Monday 23 October 2017

Groups seek legal advice as HSE drops projects

Eilish O'Regan Health Correspondent

Two private consortiums behind four hospital co-location projects abandoned by the Health Service Executive this week are seeking legal advice on the financial implications for them of the move.

The HSE decided not to grant any further extension of time to the project agreements it had with Beacon Medical Group (BMG) and Synchrony to build private hospitals on the public hospital sites.

The facilities which are shelved were due to be built on the sites of Cork University, Limerick Regional, St James's and Beaumont hospitals.

The groups have spent in the region of €50m between them in preparation for the proposed hospitals, all of which have planning permission and were supported by the last government.


Asked if the State will now be liable for compensation, a spokesperson for the HSE insisted last night: "All HSE contracts follow due legal process and are considered to be inherently robust."

Neither Michael Cullen of the BMG or Fergal Mulchrone of the Sympony consortium would comment yesterday when contacted.

However, it is believed that -- having already been given several extensions -- both were seeking a further reprieve beyond this week's deadline.

But Health Minister James Reilly said the Programme for Government had already set out the Government's intention "that the existing private hospital co-location policy will come to an end".

The controversial plan was to build private hospitals on the sites of public hospitals in order to free up beds.
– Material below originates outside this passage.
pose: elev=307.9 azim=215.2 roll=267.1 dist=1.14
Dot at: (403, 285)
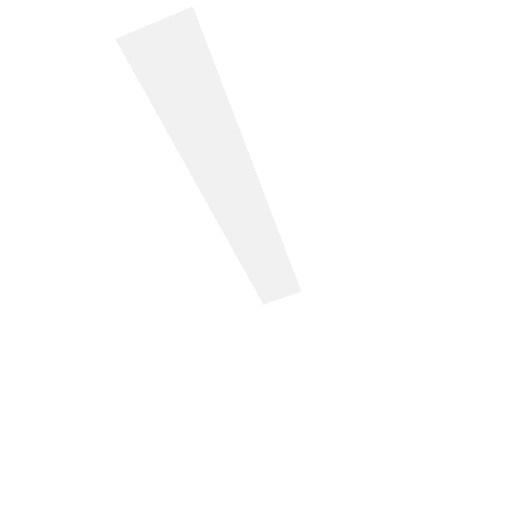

The bidders had been selected for six co-located hospital projects at Beaumont, CUH, Limerick Regional, St James's, Sligo and Waterford Regional hospitals.

BMG was due to build hospitals in Beaumont, CUH, Limerick Regional and St James's Hospitals. Synchrony Healthcare was the successful bidder to build the hospital in the St James's campus.

BMG has spent €30m on the projects and Synchrony is also believed to have invested heavily. Both had to lodge bonds of €20m and pay €350,000 each in non-refundable deposits.